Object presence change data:
·····
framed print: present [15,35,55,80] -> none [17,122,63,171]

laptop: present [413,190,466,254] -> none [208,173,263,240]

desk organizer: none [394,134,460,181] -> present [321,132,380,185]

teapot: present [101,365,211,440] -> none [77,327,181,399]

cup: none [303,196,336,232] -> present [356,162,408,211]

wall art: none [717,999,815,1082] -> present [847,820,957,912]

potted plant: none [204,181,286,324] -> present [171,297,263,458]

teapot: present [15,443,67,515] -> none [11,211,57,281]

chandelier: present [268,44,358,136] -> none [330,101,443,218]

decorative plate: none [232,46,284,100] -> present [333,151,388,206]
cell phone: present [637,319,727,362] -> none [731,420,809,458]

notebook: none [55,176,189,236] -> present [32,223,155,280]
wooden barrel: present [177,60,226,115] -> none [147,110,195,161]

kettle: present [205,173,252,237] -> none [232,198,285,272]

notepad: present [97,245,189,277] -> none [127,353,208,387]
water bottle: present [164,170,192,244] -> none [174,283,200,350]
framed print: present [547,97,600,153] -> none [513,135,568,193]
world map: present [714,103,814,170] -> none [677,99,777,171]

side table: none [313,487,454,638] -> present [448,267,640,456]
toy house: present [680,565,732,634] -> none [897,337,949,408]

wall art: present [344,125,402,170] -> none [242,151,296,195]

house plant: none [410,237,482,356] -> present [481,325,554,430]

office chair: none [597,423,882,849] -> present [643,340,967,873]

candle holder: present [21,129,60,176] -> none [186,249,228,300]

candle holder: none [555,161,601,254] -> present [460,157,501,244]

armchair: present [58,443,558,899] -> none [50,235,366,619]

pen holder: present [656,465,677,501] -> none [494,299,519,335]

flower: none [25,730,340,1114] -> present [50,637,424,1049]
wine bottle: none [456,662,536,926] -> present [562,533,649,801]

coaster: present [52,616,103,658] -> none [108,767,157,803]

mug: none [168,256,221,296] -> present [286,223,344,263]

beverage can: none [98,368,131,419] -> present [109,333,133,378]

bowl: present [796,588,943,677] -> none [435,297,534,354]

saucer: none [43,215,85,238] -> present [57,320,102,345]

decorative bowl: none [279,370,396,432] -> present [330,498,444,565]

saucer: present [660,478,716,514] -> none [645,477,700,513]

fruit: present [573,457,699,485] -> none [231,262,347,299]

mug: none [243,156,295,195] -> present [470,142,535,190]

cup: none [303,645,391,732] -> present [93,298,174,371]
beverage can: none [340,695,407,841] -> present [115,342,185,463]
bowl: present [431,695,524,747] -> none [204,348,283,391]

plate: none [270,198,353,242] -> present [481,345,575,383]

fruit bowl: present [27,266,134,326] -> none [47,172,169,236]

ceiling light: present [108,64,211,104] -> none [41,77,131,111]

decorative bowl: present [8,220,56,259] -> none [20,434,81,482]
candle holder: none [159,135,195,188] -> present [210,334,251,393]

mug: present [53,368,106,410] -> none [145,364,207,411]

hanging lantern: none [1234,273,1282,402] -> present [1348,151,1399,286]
·····
• TASK DIRECTIONS: Once you have read the records above, write them all out exactly.

• TASK RESPONSE:
framed print: present [15,35,55,80] -> none [17,122,63,171]

laptop: present [413,190,466,254] -> none [208,173,263,240]

desk organizer: none [394,134,460,181] -> present [321,132,380,185]

teapot: present [101,365,211,440] -> none [77,327,181,399]

cup: none [303,196,336,232] -> present [356,162,408,211]

wall art: none [717,999,815,1082] -> present [847,820,957,912]

potted plant: none [204,181,286,324] -> present [171,297,263,458]

teapot: present [15,443,67,515] -> none [11,211,57,281]

chandelier: present [268,44,358,136] -> none [330,101,443,218]

decorative plate: none [232,46,284,100] -> present [333,151,388,206]
cell phone: present [637,319,727,362] -> none [731,420,809,458]

notebook: none [55,176,189,236] -> present [32,223,155,280]
wooden barrel: present [177,60,226,115] -> none [147,110,195,161]

kettle: present [205,173,252,237] -> none [232,198,285,272]

notepad: present [97,245,189,277] -> none [127,353,208,387]
water bottle: present [164,170,192,244] -> none [174,283,200,350]
framed print: present [547,97,600,153] -> none [513,135,568,193]
world map: present [714,103,814,170] -> none [677,99,777,171]

side table: none [313,487,454,638] -> present [448,267,640,456]
toy house: present [680,565,732,634] -> none [897,337,949,408]

wall art: present [344,125,402,170] -> none [242,151,296,195]

house plant: none [410,237,482,356] -> present [481,325,554,430]

office chair: none [597,423,882,849] -> present [643,340,967,873]

candle holder: present [21,129,60,176] -> none [186,249,228,300]

candle holder: none [555,161,601,254] -> present [460,157,501,244]

armchair: present [58,443,558,899] -> none [50,235,366,619]

pen holder: present [656,465,677,501] -> none [494,299,519,335]

flower: none [25,730,340,1114] -> present [50,637,424,1049]
wine bottle: none [456,662,536,926] -> present [562,533,649,801]

coaster: present [52,616,103,658] -> none [108,767,157,803]

mug: none [168,256,221,296] -> present [286,223,344,263]

beverage can: none [98,368,131,419] -> present [109,333,133,378]

bowl: present [796,588,943,677] -> none [435,297,534,354]

saucer: none [43,215,85,238] -> present [57,320,102,345]

decorative bowl: none [279,370,396,432] -> present [330,498,444,565]

saucer: present [660,478,716,514] -> none [645,477,700,513]

fruit: present [573,457,699,485] -> none [231,262,347,299]

mug: none [243,156,295,195] -> present [470,142,535,190]

cup: none [303,645,391,732] -> present [93,298,174,371]
beverage can: none [340,695,407,841] -> present [115,342,185,463]
bowl: present [431,695,524,747] -> none [204,348,283,391]

plate: none [270,198,353,242] -> present [481,345,575,383]

fruit bowl: present [27,266,134,326] -> none [47,172,169,236]

ceiling light: present [108,64,211,104] -> none [41,77,131,111]

decorative bowl: present [8,220,56,259] -> none [20,434,81,482]
candle holder: none [159,135,195,188] -> present [210,334,251,393]

mug: present [53,368,106,410] -> none [145,364,207,411]

hanging lantern: none [1234,273,1282,402] -> present [1348,151,1399,286]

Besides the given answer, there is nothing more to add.